§ **Brief**:
All pictures must be dropped, while the entries are given again word for word.

--- START ---

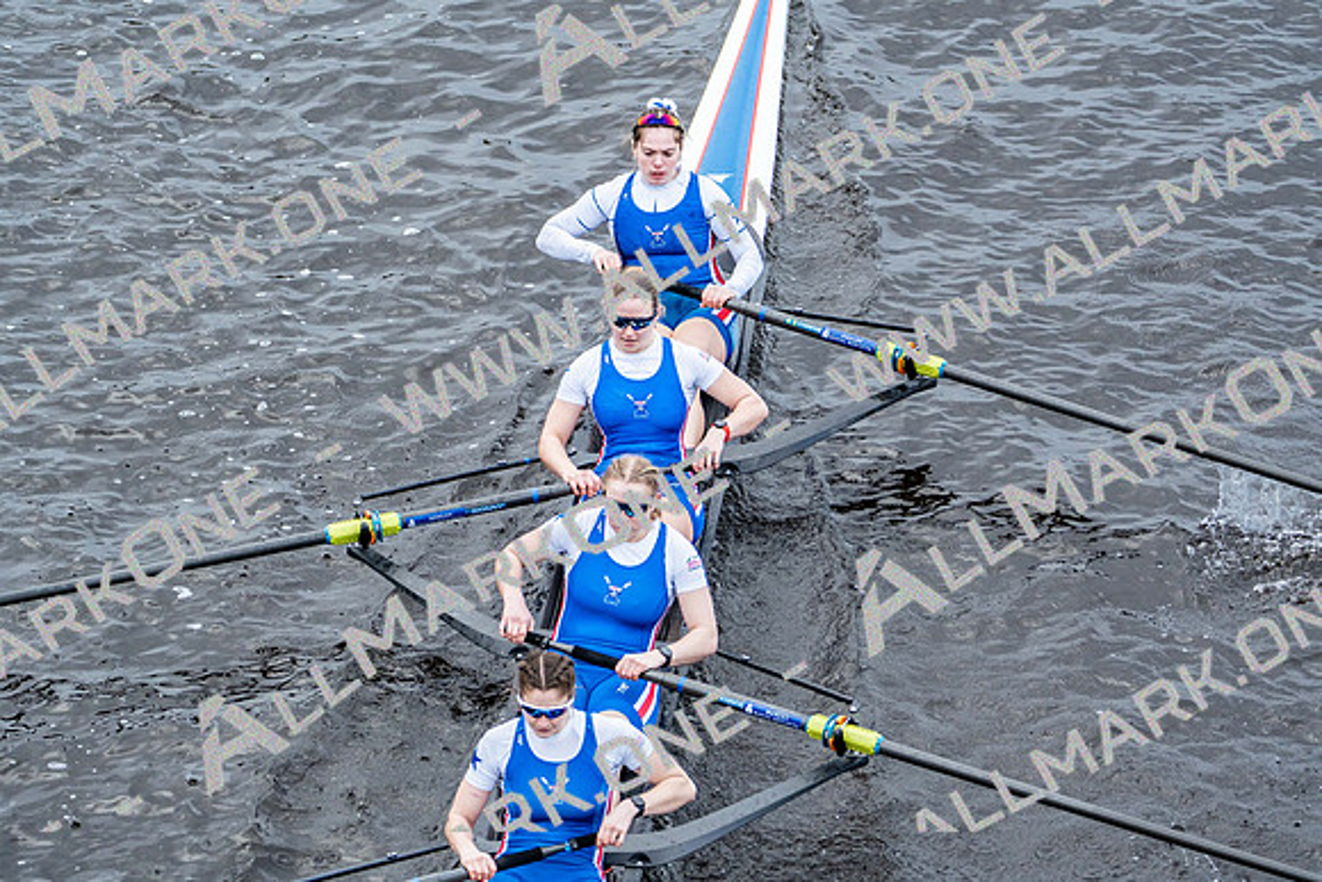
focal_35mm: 236
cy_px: 441
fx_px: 8668
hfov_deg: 8.7
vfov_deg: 5.8
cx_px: 661
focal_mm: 236
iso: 1600
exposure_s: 1/1250
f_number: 5.6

--- END ---

§ **Answer box**:
focal_35mm: 236
cy_px: 441
fx_px: 8668
hfov_deg: 8.7
vfov_deg: 5.8
cx_px: 661
focal_mm: 236
iso: 1600
exposure_s: 1/1250
f_number: 5.6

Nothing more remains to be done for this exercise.